TASKS.
1 – According to the thin provisioning post, why does thin provisioning sound better from storage vendors than it really is? Answer in one to three sentences.
2 – Translate this sentence from the thin provisioning post into Spanish: "Looks like I'm going to have to test this feature with ZFS."
3 – Pick up the thin provisioning post after its final sentence and keep writing.

TEXT SHOWN.
····················
Monday, September 14, 2009

Thin Provisioning

According to IBM's XIV Red Book page 3 Thin Provisioning is "the capability to allocate storage to applications on a just-in-time and as needed basis". The wikipedia has more to say. Storage vendors seem to make this sound so much better than it is. Sure you get more blocks when you need them, the problem is that you now have to get your filesystem to use them. Repeat: you don't just run 'df' before and after and say "oh I grew the LUN, I'm done". How does this behave on *nix file systems?

If you're using ext3 on top of LVM, then it seems to be that you don't even need thin provisioning from your SAN. You could just add a new LUN, add it to the LVM storage group of the volume you want to grow and then ext2online your ext3 volume into it. I've done this a few times and it's worked fine, but it was, as Ben Rockwood said, sucky. Ben's blog mentions how ZFS can make this process less painful: ZFS and Thin Provisioning. Aside from needing to know what you're doing when 'df' lies to you, this looks handy. If my SAN allocates the extra space easily and if ZFS can just pick it up and run with it, then that is good and makes SAN based Thin Provisioning seem worthwhile. Looks like I'm going to have to test this feature with ZFS. I'll post an update as I learn more.
····················
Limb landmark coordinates

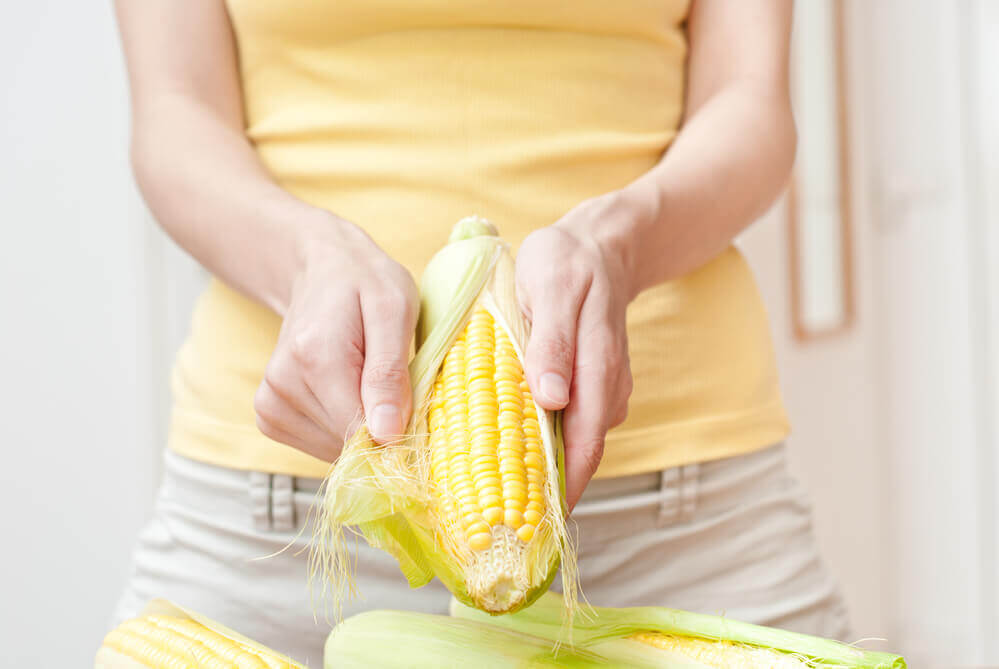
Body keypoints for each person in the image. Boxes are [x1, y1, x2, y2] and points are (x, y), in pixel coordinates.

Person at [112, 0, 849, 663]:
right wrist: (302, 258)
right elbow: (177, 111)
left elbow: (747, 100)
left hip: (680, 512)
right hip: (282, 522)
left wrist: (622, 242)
····················
OUTPUTS IN ORDER.
1 – You do get more blocks when you need them, but you then have to get your filesystem to use them. Growing the LUN alone doesn't finish the job.

2 – Parece que voy a tener que probar esta función con ZFS.

3 –
Update: Someone who used to work for XIV told me a little bit of how the thin provisioning system works. If I've understood correctly I take the scenario to be:

  • If a project requires x TB over the course of three years, but only y TB this year, then thin provision x TB such that y TB can be accessed now
  • When you create a file system (this includes ext3) on top of that project's LUN, you will see x TB (even though y TB is what will really be there). Thus, the inode table will be built to access blocks which are not yet there and 'df' will lie to you
  • As long as you have x TB available at some point in the future (perhaps in your total SAN) it will be allocated on demand and the file system won't have a problem.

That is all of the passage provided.